Besides, it gets fairly obvious when Arnie first finds John. Advertisting is another thing though.
post #144 of 225
Quote:
Originally Posted by neoolong View Post
They managed to keep the whole guy that comes back at the end of POTC: DMC a secret didn't they?
I don't know, did they? Never saw any of those movies.
post #145 of 225
Quote:
Originally Posted by jay f View Post
Man, I went to see this opening day, and I dunno, just didn't enjoy it as much I should have I guess. Lots of great explosions and effects, but it just didn't do it for me.
I think the biggest problem I have with it is Arnie's Terminator coming back as a good guy. I hate it when stars want to be the heros.

And of course that awful G&R song.
It helps if you saw it in 75mm, everything look better in 75mm. T2 does not get the boost from 75mm that Total Recall got, but it help the film watchable greatly. Watching Total Recall in 75mm was like talking a 2 hour roller coaster ride.


I miss 75mm
post #146 of 225
"I swear I will not kill anyone."

I was glad they progressed the story. To me, it's a no-brainer. You've got the biggest action star in the world (at the time), and the dollar dictates he can't be a savage killing machine. In understood that going in.
post #147 of 225
Isn't it 70mm?

Anyway, Cameron talks about the "Arnold as Good Guy" conundrum in the commentary track he did with William Wisher. He was aware of the fact that the marketing would play up the reversal that he would want to save as a surprise. I don't think it was something he thought was worth causing a fuss over because it would get out anyway. But he still made the movie as if people wouldn't know since advertising is 'of the moment' and hopefully the film will be a little more long-term than that.

As for Geoffrey Rush's reappearance at the end of Pirates: DMC, I'd say that was an a relatively easier thing to keep under wraps because that surprise doesn't really have much bearing on the rest of the movie. When I saw those boots walk down those steps, I was giddy because I thought it was gonna be Chow-Yun Fat.
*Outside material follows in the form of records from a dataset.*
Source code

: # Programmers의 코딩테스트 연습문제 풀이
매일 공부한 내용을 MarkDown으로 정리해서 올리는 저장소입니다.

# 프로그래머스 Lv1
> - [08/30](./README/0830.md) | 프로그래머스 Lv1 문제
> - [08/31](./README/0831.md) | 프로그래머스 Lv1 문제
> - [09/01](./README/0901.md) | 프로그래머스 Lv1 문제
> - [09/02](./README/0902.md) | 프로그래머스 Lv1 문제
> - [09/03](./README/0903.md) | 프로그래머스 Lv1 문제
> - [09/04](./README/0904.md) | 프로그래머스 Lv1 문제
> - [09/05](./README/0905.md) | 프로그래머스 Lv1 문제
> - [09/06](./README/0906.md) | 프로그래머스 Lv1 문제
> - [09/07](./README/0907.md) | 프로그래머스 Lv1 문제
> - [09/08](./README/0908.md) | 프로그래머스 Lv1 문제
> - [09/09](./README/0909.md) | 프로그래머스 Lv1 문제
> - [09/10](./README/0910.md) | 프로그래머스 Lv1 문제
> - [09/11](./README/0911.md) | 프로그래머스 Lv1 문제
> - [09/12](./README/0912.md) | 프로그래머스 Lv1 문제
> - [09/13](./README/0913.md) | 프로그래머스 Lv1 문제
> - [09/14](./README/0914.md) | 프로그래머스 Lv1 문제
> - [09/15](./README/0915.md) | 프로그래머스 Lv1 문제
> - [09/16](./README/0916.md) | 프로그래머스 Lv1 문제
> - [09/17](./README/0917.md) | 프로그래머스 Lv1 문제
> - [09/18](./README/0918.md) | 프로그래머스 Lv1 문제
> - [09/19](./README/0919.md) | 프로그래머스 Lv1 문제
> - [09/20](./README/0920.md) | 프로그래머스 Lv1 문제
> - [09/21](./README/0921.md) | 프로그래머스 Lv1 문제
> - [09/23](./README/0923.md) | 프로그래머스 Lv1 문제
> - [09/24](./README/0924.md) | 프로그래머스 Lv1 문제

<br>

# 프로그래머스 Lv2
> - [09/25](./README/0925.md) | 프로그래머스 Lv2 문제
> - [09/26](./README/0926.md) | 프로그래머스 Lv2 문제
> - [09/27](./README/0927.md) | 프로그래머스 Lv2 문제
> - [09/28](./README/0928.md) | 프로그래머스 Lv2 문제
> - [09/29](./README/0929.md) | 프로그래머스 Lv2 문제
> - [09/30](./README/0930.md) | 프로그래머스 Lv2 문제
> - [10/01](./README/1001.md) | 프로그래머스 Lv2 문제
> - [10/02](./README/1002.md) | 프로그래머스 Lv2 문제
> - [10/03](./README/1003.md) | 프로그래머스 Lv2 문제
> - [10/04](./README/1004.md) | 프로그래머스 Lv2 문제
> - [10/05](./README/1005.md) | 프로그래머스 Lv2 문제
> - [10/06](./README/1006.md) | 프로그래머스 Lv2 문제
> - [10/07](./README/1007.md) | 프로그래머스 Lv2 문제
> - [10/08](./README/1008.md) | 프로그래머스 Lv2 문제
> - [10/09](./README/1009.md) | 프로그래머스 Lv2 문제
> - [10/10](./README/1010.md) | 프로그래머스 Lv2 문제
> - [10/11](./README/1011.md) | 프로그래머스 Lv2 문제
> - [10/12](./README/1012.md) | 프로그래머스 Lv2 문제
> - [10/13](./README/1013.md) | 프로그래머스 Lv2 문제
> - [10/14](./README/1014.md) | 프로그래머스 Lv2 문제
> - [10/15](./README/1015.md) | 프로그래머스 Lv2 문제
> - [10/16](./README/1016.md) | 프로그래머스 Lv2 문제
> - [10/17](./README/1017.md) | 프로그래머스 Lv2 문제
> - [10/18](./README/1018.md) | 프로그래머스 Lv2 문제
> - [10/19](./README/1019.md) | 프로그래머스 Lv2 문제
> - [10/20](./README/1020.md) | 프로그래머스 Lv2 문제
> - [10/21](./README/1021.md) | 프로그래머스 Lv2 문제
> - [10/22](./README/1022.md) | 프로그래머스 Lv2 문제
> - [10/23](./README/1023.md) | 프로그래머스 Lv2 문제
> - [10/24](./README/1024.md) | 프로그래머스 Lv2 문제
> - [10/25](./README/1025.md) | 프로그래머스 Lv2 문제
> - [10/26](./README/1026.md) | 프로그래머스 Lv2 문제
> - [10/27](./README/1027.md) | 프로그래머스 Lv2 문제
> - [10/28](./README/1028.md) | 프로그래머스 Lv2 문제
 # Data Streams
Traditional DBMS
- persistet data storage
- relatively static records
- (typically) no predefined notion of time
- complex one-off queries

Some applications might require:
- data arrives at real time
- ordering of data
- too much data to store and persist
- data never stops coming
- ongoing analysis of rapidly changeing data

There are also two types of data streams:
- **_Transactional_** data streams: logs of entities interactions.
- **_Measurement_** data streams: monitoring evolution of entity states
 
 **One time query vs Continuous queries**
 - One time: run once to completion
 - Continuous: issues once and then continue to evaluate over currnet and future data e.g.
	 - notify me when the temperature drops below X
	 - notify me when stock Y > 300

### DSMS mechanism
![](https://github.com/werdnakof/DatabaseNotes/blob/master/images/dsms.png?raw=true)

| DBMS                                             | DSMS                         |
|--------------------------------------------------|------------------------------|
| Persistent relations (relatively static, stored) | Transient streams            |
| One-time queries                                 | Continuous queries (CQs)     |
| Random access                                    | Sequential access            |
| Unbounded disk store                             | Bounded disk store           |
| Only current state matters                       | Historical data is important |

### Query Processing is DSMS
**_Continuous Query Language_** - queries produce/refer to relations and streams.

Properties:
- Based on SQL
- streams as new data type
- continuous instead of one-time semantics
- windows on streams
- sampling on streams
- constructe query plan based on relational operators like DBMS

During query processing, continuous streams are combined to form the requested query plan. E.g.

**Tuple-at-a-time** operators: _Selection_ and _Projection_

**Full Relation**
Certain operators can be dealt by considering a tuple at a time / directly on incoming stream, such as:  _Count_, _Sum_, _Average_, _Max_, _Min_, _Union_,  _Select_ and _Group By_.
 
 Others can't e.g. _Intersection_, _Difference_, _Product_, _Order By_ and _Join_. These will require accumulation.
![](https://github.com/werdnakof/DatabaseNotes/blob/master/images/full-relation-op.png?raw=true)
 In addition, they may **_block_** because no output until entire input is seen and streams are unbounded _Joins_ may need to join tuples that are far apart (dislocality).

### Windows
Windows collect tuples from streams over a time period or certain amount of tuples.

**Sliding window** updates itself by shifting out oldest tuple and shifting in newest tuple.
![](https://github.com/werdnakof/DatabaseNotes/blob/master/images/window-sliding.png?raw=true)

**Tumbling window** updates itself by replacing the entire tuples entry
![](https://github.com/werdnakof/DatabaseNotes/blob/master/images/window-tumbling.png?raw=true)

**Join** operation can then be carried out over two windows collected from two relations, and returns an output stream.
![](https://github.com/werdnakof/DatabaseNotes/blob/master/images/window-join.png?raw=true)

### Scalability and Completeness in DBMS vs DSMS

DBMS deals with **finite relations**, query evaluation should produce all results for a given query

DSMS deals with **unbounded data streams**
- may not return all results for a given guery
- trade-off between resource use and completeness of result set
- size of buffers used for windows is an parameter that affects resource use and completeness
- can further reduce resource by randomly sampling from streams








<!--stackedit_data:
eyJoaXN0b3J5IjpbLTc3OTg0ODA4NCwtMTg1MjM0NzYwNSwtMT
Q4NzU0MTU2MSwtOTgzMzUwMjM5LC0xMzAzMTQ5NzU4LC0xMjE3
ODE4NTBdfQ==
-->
I was disappointed when it wasn't. But that was minor compared to the disappointment I suffered when I actually saw Chow Yun Fat in the third movie. What a crappy character.
post #148 of 225
Quote:
Originally Posted by mcnooj82 View Post
Isn't it 70mm?

Anyway, Cameron talks about the "Arnold as Good Guy" conundrum in the commentary track he did with William Wisher. He was aware of the fact that the marketing would play up the reversal that he would want to save as a surprise. I don't think it was something he thought was worth causing a fuss over because it would get out anyway. But he still made the movie as if people wouldn't know since advertising is 'of the moment' and hopefully the film will be a little more long-term than that.

As for Geoffrey Rush's reappearance at the end of Pirates: DMC, I'd say that was an a relatively easier thing to keep under wraps because that surprise doesn't really have much bearing on the rest of the movie. When I saw those boots walk down those steps, I was giddy because I thought it was gonna be Chow-Yun Fat. I was disappointed when it wasn't. But that was minor compared to the disappointment I suffered when I actually saw Chow Yun Fat in the third movie. What a crappy character.
it been so long I forgot, but I believe you are right it is 70mm
post #149 of 225
Anyone else hate the alternate "And they all lived happily ever after..." ending?
post #150 of 225
I hate the real ending, so that didn't make much of an impression on me.